Credit Card Companies Are Using Dirty Tricks to Force Us to Pay Late Fees: Why Won't Congress Do Something?
I honestly believe that this is the kind of thing that affects people every day and is leading to a populist backlash. People not only blame those who do these things, they blame those who have the authority and power for failing to step in and stop it:
Three years ago, the Haggler's credit card bill seemed to stop showing up in the mail. Another month went by -- no bill. The month after that, still nothing. Each month, the Haggler would call the issuer, Bank of America, and pay over the phone, then ask the same question: "Why did you stop sending me a bill?"
We're still sending you a bill, came the company's reply each time.
Guess what? The company was right. It just was sending the bill in a restyled envelope, with no trace of "Bank of America." In other words, it looked like junk mail, and the Haggler kept throwing it away.
Now, the Hagglers can't prove it, but this seemed like a brilliant, low-cost way to pocket a fortune in late fees.
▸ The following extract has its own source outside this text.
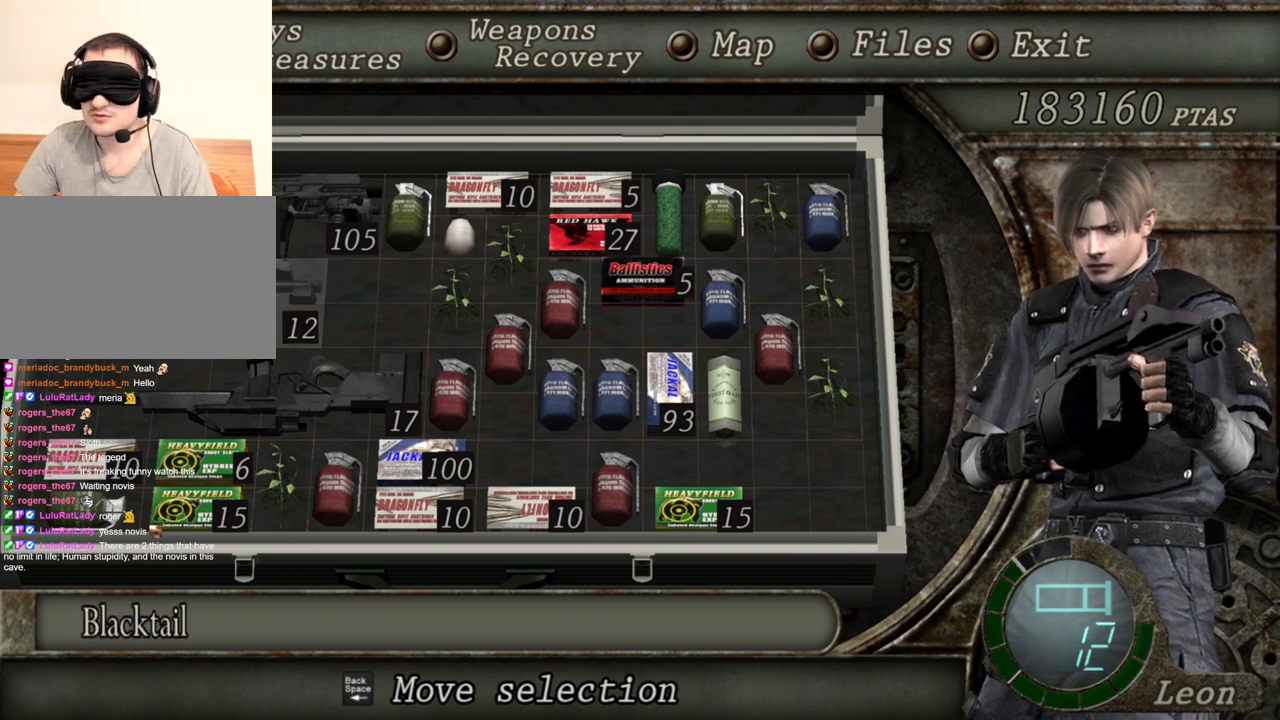
{"keys": [], "mouse": [], "events": []}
"We are not trying to fool people, and we don't change our envelopes on a regular basis," said Anne Pace, a company spokeswoman. She explained that the change in envelope design was prompted by the 2006 acquisition of several credit card companies, after which the envelopes of all customers were left blank "for the sake of consistency."
Consistency? It would be consistent, as far as B. of A. customers are concerned, to leave the envelope unchanged, no?
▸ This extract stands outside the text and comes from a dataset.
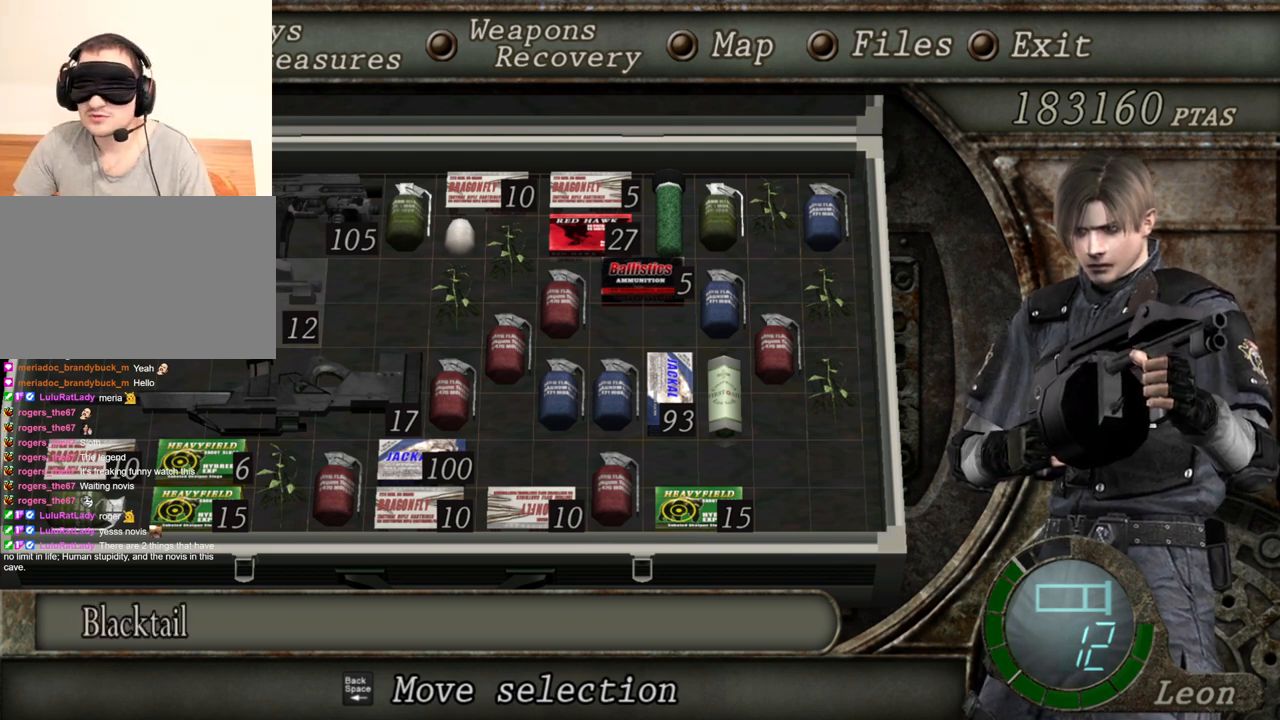
{"keys": [], "mouse": ["right"], "events": [[167, "mouse_right", "down"]]}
Seriously, the person who dreamed up the envelope switcheroo must wake up laughing. Ever since, the Haggler has held a grudging, vaguely appalled respect for credit card companies.
The same thing happened to me. The plain brown envelope looked like it was one of those car dealership "checks" that were all the rage before the credit crisis hit. And because I didn't realize the first month that I hadn't gotten my bill, it created a black mark on my credit for a late payment which resulted in a cascade of raised rates on several cards.
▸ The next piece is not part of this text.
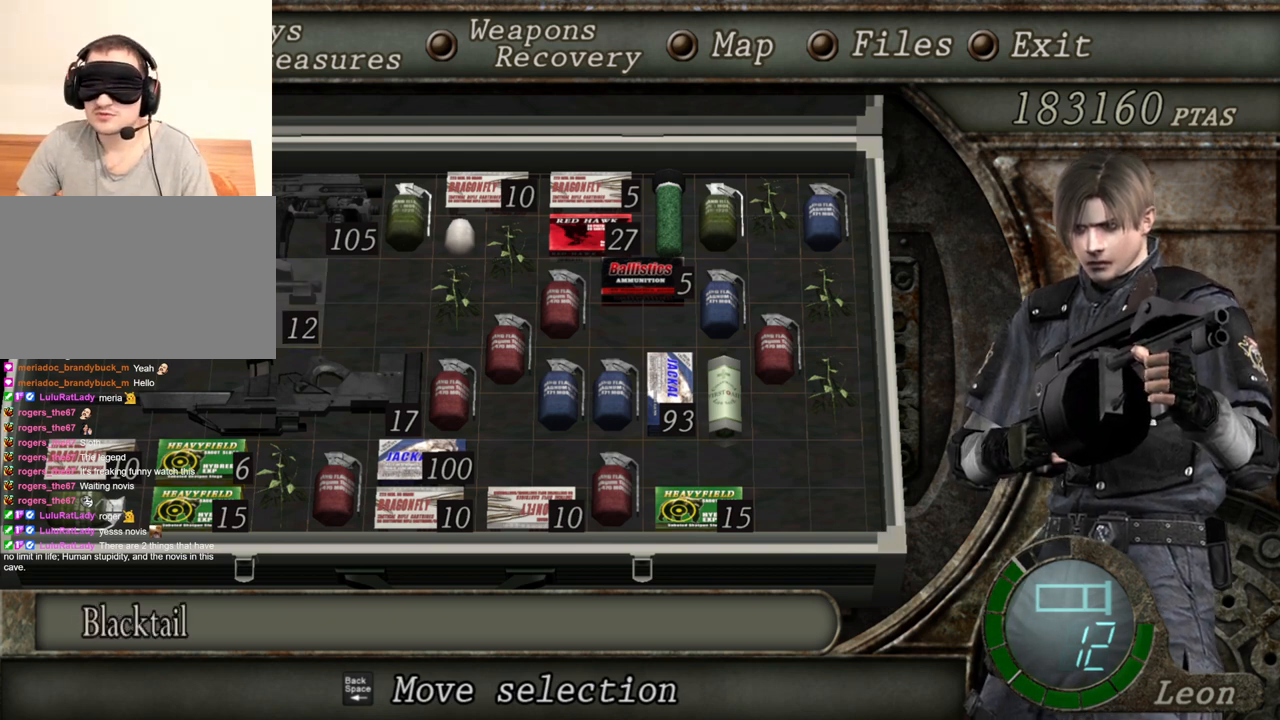
{"keys": [], "mouse": ["right"], "events": [[100, "tab", "down"], [233, "tab", "up"]]}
It was clearly a sneaky trick. Yes, it's my responsibility to know when my bills are due, but I had been in the habit of putting the bill into the "to pay" file and paying it on the following Monday. It didn't occur to me that the bill would suddenly come in an envelope with no return address or label on it that didn't look like a bill and so I tossed it into a junk pile and didn't look at it right away.
And that's what people are dealing with all the time as consumers, with their health insurance, their credit cards, their mortgages, their pensions -- overwhelming complexity designed to trip them up and cost them money or deny them benefits to which they believed in good faith they were entitled. And its all perfectly legal -- or at least there's no visible accountability for it.